Freshly isolated PBMCs were stained for CD4, CD25 and CXCR3 with direct-conjugated fluorescent antibodies for 30 min at 4°C in the dark. After extensive washing, cells were fixed and permeabilized using the Fixation & Permeabilization Kit (BD Biosciences). Intracellular staining of FOXP3 was done according to the manufacturer’s recommendations. Phenotyping of T cell subsets was performed by gating on the lymphocyte subset and subsequently on the CD4+ T cell population. Aquisition was performed on a FACSCalibur (BD Biosciences) using CellQuest software (BD Biosciences). Data were analyzed using FlowJo Software, Version 8.7.3 (Tree Star, Inc., USA).

Cell Sorting

For cell sorting experiments, CD4+ cells were enriched from buffy coat specimen containing 6 to 8×108 PBMCs by autoMACS separation using the CD4+ T cell Isolation Kit II (Miltenyi, Bergisch-Gladbach, Germany) as recommended by the manufacturer, stained for anti-human CD25-FITC (M-A251) and CXCR3-PE (1C6), and isolated using a FACS Vantage (BD Biosciences) apparatus. Buffy coats were freshly prepared and provided by the Institute for Transfusion Medicine, University Hospital Essen.

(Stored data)
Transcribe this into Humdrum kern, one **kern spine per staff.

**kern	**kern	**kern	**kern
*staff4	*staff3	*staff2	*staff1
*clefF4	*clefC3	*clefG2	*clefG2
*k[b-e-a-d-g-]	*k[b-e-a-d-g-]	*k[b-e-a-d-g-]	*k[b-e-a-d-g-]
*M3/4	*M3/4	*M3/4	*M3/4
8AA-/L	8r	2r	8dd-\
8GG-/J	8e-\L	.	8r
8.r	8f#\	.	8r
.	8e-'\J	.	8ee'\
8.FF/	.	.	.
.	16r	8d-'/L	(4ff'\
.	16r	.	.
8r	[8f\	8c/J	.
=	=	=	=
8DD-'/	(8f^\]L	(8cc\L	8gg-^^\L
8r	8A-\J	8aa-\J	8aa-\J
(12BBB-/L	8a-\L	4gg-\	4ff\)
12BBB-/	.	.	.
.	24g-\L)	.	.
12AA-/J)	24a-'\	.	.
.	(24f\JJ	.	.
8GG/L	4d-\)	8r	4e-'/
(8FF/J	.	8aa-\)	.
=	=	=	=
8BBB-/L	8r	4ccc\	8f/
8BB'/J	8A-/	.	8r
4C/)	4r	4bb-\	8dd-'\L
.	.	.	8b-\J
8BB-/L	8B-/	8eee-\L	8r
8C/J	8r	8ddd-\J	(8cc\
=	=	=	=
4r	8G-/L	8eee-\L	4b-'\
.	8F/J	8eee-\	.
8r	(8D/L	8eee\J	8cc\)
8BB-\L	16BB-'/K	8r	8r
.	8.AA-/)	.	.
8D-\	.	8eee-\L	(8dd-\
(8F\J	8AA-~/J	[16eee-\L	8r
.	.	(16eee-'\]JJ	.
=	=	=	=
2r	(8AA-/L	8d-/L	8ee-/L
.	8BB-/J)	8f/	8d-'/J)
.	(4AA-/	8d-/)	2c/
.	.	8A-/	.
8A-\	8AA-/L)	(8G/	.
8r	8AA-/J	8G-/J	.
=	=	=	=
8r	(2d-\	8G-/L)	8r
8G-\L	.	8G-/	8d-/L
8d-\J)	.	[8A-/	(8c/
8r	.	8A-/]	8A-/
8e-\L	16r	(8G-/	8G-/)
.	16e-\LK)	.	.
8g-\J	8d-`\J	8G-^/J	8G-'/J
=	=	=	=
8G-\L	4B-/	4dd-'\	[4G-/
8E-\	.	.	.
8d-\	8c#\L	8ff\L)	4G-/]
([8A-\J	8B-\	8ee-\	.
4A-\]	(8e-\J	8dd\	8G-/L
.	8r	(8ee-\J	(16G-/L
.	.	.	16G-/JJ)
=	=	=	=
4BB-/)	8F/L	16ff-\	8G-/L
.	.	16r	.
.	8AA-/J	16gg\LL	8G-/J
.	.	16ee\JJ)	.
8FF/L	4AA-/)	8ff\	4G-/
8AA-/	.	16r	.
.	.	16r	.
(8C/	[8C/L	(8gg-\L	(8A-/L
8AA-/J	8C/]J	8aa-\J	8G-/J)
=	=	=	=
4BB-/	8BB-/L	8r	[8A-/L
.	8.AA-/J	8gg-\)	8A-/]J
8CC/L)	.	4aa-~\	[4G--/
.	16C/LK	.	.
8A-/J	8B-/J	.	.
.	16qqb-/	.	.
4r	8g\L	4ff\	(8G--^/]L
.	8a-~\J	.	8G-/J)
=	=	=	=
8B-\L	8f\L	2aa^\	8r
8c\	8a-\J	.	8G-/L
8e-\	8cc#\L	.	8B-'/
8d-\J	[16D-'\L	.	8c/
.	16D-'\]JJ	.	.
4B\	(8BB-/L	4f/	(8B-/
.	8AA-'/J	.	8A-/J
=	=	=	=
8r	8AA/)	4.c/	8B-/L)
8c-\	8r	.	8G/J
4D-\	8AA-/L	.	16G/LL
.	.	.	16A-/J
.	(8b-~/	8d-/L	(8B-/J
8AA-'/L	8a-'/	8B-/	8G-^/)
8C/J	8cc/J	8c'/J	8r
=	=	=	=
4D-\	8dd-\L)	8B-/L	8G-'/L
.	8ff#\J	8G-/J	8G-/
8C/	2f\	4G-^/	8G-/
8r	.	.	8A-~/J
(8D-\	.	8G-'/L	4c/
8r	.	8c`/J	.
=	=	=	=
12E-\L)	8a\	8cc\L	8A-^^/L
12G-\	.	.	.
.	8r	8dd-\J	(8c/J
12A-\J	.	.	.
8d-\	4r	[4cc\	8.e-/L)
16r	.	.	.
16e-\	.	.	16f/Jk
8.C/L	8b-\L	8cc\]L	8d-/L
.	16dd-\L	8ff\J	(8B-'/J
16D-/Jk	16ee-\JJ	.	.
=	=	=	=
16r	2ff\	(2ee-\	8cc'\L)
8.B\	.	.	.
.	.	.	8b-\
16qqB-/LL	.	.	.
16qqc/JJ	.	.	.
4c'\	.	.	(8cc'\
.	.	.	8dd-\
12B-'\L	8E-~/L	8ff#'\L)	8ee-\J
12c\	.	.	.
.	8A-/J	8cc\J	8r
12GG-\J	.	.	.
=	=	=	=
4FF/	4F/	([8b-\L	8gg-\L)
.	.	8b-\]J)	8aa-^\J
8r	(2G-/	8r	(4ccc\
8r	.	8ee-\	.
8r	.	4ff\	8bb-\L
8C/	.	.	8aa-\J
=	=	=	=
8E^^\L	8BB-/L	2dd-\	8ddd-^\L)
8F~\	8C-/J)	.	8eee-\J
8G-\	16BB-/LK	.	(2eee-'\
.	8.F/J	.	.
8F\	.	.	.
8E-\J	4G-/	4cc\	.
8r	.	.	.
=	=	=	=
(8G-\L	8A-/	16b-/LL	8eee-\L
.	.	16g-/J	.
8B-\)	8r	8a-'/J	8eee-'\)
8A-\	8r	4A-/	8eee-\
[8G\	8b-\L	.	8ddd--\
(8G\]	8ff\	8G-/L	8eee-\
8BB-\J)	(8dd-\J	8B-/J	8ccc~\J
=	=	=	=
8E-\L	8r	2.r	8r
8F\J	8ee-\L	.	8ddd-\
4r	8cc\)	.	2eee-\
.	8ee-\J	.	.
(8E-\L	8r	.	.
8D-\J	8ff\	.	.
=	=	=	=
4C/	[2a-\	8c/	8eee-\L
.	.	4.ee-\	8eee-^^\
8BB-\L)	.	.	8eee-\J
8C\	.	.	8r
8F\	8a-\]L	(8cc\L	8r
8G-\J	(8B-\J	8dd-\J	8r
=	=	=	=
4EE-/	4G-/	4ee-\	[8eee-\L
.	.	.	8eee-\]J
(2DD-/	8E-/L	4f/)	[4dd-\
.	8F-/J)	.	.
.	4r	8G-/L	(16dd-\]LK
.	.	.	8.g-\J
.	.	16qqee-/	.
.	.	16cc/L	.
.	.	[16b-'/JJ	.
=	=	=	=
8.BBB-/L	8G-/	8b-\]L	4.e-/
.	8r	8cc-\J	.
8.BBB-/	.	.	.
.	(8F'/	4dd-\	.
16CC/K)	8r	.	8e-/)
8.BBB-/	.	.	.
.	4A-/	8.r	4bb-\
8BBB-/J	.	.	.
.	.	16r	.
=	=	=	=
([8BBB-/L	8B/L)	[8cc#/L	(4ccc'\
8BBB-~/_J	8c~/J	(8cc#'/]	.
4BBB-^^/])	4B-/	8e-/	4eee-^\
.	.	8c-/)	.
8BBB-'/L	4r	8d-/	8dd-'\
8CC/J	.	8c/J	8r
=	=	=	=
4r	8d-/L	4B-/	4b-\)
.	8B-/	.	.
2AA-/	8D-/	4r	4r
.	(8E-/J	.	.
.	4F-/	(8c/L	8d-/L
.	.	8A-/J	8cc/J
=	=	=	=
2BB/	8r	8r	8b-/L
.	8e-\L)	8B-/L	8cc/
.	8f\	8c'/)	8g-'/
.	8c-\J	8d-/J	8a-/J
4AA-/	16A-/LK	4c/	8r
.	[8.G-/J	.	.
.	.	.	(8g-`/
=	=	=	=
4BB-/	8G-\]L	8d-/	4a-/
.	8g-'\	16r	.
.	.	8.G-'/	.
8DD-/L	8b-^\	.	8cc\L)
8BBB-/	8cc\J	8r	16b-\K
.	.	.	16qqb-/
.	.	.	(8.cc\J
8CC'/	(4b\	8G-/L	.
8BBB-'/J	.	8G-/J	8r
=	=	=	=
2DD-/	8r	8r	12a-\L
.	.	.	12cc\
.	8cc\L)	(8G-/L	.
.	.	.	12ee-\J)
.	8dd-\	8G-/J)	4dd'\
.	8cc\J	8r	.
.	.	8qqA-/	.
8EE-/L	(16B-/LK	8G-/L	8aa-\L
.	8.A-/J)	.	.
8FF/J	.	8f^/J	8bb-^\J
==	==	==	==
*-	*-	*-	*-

DIRECTIONS FOR THIS TASK: Turn the paragraph of the methods extract that begins "Freshly isolated PBMCs were stained" into a short bulleted list, keeping its main facts. The items are separate material and do not belong to the methods extract.

RESULT OF THE EXERCISE:
- Freshly isolated PBMCs were stained for CD4, CD25 and CXCR3 with direct-conjugated fluorescent antibodies for 30 min at 4°C in the dark.
- After extensive washing, the cells were fixed and permeabilized with the Fixation & Permeabilization Kit (BD Biosciences).
- FOXP3 was stained intracellularly following the manufacturer's recommendations.
- T cell subsets were phenotyped by gating first on lymphocytes, then on CD4+ T cells.
- Data were acquired on a FACSCalibur using CellQuest software (both BD Biosciences).
- Data were analyzed with FlowJo Software, Version 8.7.3 (Tree Star, Inc., USA).